HL7 v2 De-identification

OpenMed can redact common PHI-bearing fields in HL7 v2.x pipe-delimited messages while preserving segment order, delimiters, repetitions, components, and subcomponents.

The helper is local and mechanical. It does not run an MLLP listener, validate full conformance profiles, or call network services.

from openmed.interop.hl7v2 import redact_hl7v2

redacted = redact_hl7v2("synthetic_oru.hl7", date_shift_days=31)

Supported Scope

The default field map is intended for common ADT, ORU, and ORM message flows. It parses the delimiter set from MSH-1 and MSH-2, then applies rules keyed by segment and field position.
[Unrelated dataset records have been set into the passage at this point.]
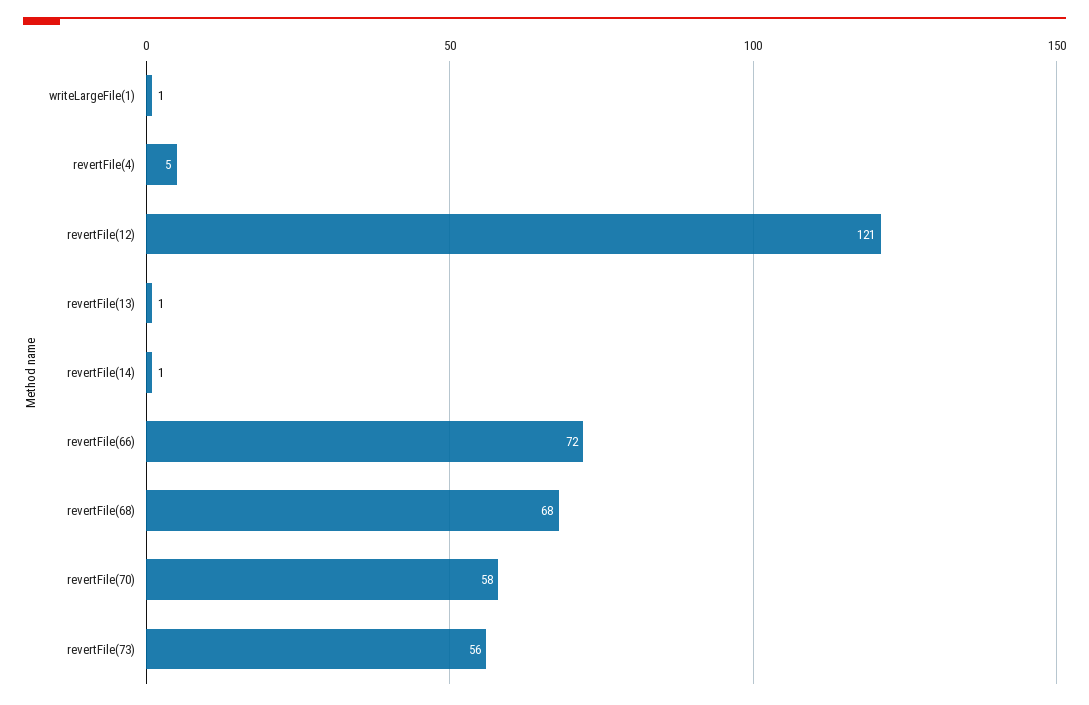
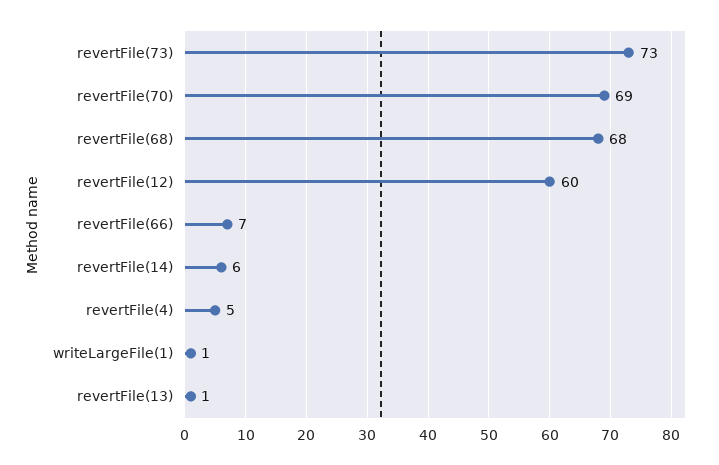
  {
    "writeLargeFile(1)": 1,
    "revertFile(4)": 5,
-   "revertFile(12)": 121,
+   "revertFile(12)": 60,
    "revertFile(13)": 1,
-   "revertFile(14)": 1,
+   "revertFile(14)": 6,
-   "revertFile(66)": 72,
+   "revertFile(66)": 7,
    "revertFile(68)": 68,
-   "revertFile(70)": 58,
+   "revertFile(70)": 69,
-   "revertFile(73)": 56
+   "revertFile(73)": 73
  }

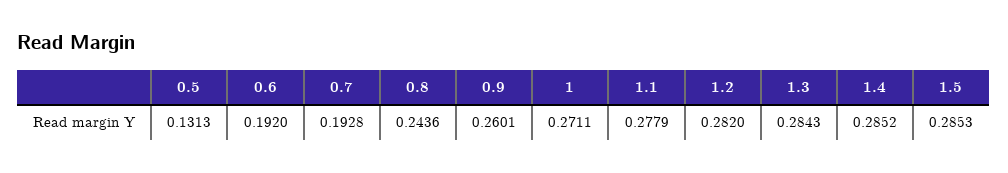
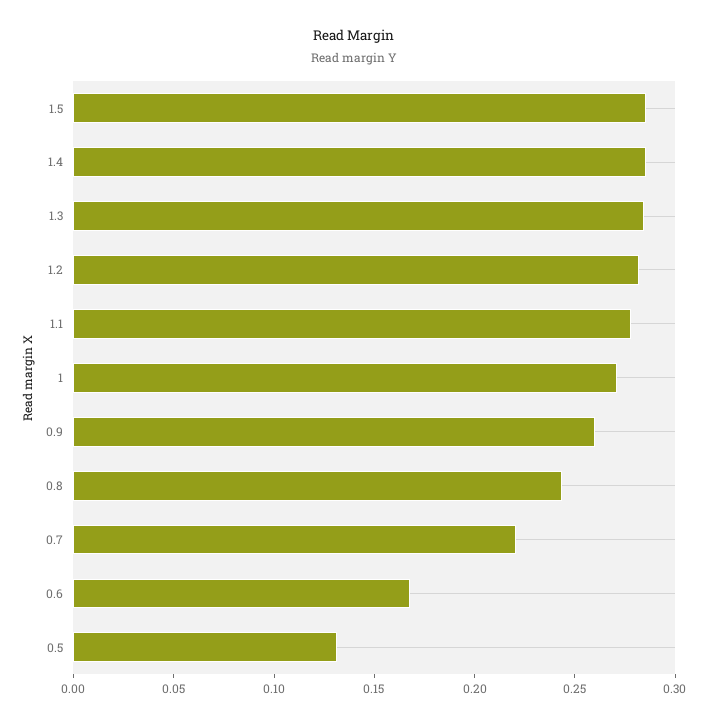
  {
    "0.5": 0.1313,
-   "0.6": 0.192,
+   "0.6": 0.17,
-   "0.7": 0.1928,
+   "0.7": 0.22,
    "0.8": 0.2436,
    "0.9": 0.2601,
    "1": 0.2711,
    "1.1": 0.2779,
    "1.2": 0.282,
    "1.3": 0.2843,
    "1.4": 0.2852,
    "1.5": 0.2853
  }

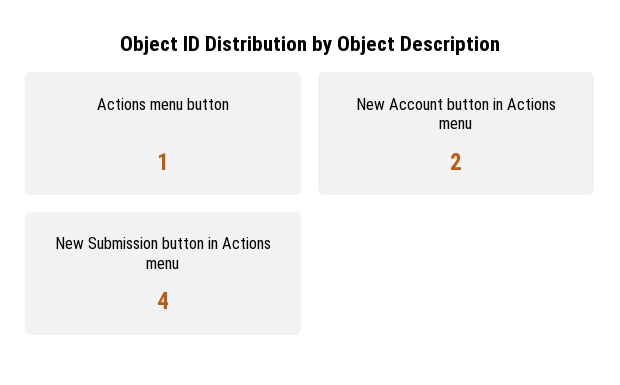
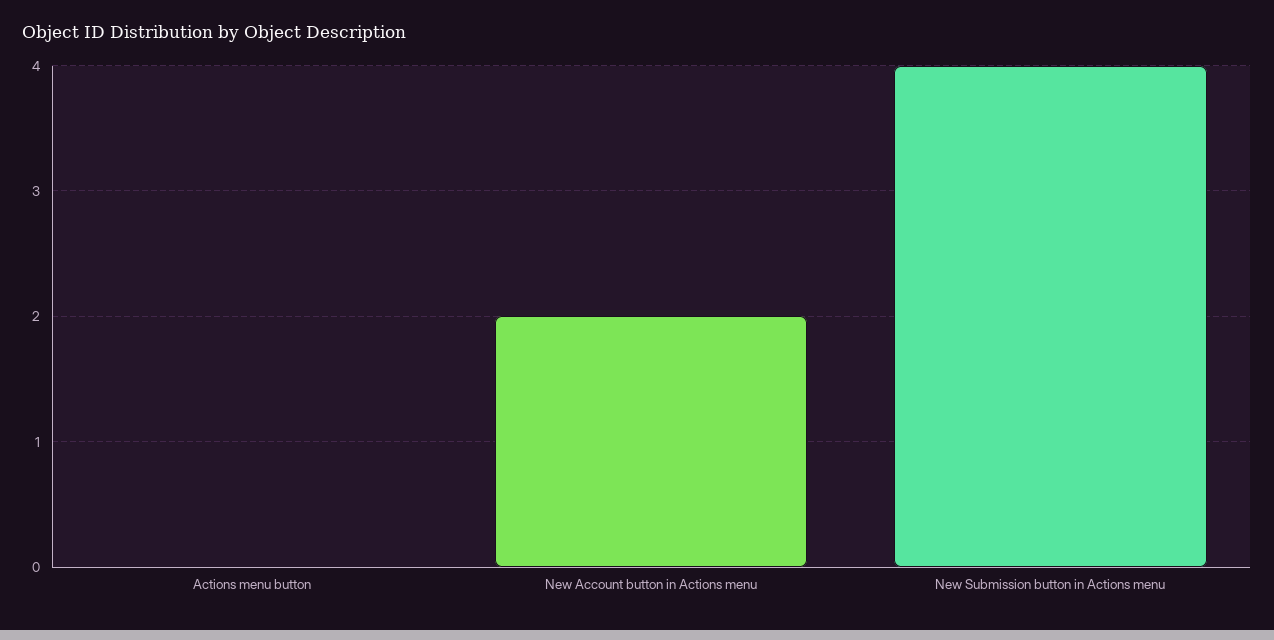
  {
-   "Actions menu button": 1,
+   "Actions menu button": 0,
    "New Account button in Actions menu": 2,
    "New Submission button in Actions menu": 4
  }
Structured fields use these actions:

  • clear: remove the field value.
  • hash: replace each leaf value with a deterministic hash token while preserving HL7 delimiters.
  • surrogate: generate label-aware fake values while preserving repetitions, components, and subcomponents.
  • date-shift: shift every configured date by one consistent offset within the message.

Free-text fields use OpenMed PII de-identification:

  • OBX-5 when OBX-2 is TX or FT.
  • NTE-3.

Default Field Map

The default map includes common direct identifiers in these segments:

Segment Fields
PID 3, 5, 7, 11, 13, 19
PD1 3
NK1 2, 4, 5, 13
GT1 3, 5, 6, 12, 13
IN1 16, 18, 19, 36
IN2 1, 2
OBX 5 for TX and FT values
NTE 3

Unknown segments pass through unchanged unless you configure a rule for one of their fields.

Extending Rules

Pass a replacement field map keyed by either tuples or strings:

from openmed.interop.hl7v2 import DEFAULT_FIELD_MAP, HL7FieldRule, redact_hl7v2

field_map = {
    **DEFAULT_FIELD_MAP,
    "ZNT-2": HL7FieldRule("redact_text"),
    ("ZID", 4): HL7FieldRule("hash", label="ID_NUM"),
}

redacted = redact_hl7v2(message_text, field_map=field_map)

For offline tests, pass a deidentifier callable. The callable should return either a string or an object with deidentified_text.